If a bone gets damaged the osteoblasts make new bone to repair the damage and the osteoclasts break down any additional bone made by the osteoblasts. As bone is made some osteoblasts get trapped in the bone and become osteocytes. Once this happens they stop making new bone and change what they do to that of maintaining the bone around them.

Exercise, including daily activity such as walking to work stimulates the osteoblasts to lay down new healthy bone, while the osteoclasts remove old damaged bone. However, if there is no activity osteoclasts carry on removing old bone but the osteoblasts are not stimulated into action and no new bone is laid down. This leads to an over all loss of bone. This is especially so if there is at the same time a shortage of essential nutrients such as calcium, magnesium, protein and vitamin D.

So if your diet is poor, you are inactive and not getting any sunlight your bone density reduces leading to osteoporosis. There are other causes such as prescribed steroids.

Treatment should be aimed at increasing those things that stimulate the osteoblasts – sunlight (for vitamin D) loaded exercise and good nutrition. Cod-liver oil is full of vitamin D and A (Vitamin D has also been shown to have anti-viral and antibiotic properties) so should be one of the first treatments to be given for those with osteoporosis. In the winter we cover up and so get less vitamin D but half an hour of sunlight a day is all that’s recommended for an elderly patient to make enough vitamin D. The next treatment should be weight-bearing exercise. Bone has to have a reason to maintain its mass and weight training is a good way to stimulate this need for osteoblasts activity.
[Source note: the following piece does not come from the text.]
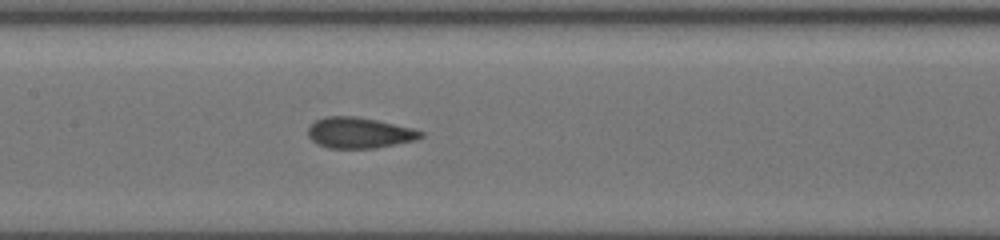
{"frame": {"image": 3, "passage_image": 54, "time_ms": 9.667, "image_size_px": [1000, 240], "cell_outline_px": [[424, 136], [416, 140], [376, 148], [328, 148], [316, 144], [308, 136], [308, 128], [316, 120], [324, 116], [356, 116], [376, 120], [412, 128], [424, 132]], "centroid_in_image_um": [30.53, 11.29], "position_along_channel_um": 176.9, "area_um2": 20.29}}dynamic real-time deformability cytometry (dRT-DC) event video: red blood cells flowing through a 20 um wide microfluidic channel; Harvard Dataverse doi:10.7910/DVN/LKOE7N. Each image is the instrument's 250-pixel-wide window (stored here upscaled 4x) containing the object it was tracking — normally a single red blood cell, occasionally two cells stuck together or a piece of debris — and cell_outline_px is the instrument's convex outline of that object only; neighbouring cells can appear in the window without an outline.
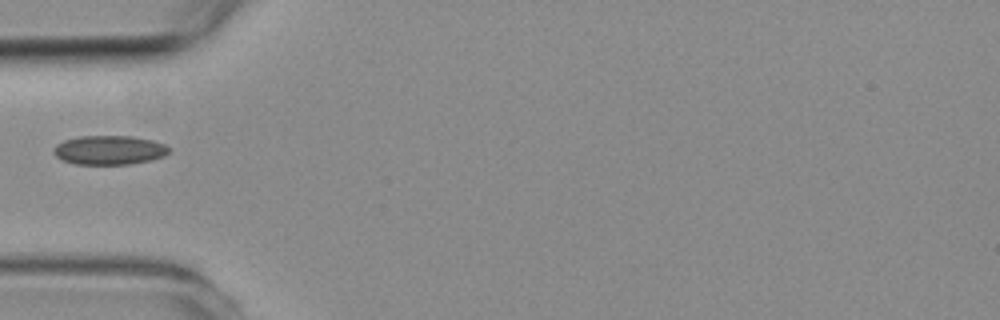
{"species": "common noctule bat (a hibernating species)", "species_latin": "Nyctalus noctula", "temperature_condition": "room temperature", "stored_images_in_passage": 3, "camera_frame_rate_fps": 3000, "um_per_image_px": 0.085, "animal": {"sex": "female", "body_mass_g": 19.3, "forearm_length_mm": 54.1}, "frame": {"image": 1, "passage_image": 3, "time_ms": 2.0, "image_size_px": [1000, 320], "cell_outline_px": [[168, 152], [164, 156], [148, 160], [128, 164], [76, 164], [64, 160], [56, 156], [52, 152], [52, 148], [56, 144], [64, 140], [80, 136], [132, 136], [152, 140], [164, 144], [168, 148]], "centroid_in_image_um": [9.24, 12.74], "position_along_channel_um": 75.8, "area_um2": 19.42}}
Russian gerontologists reported gains in muscle mass and bone density in patients in their nineties.

The very, very last should be biphosphenates. These are drugs based on the same chemicals that are in soap powders and they kill the bone cells. This has the effect of preventing bone loss, which is all fine and well, but they also prevent any bone repair and dead bone becomes brittle bone. Worse still brittle dead bone does not heal when damaged so the bone will ulcerate away if damaged. This is called osteonecrosis (look it up on Google). Routing work such as dentistry of fixing hip or wrist fractures become impossible and incurable.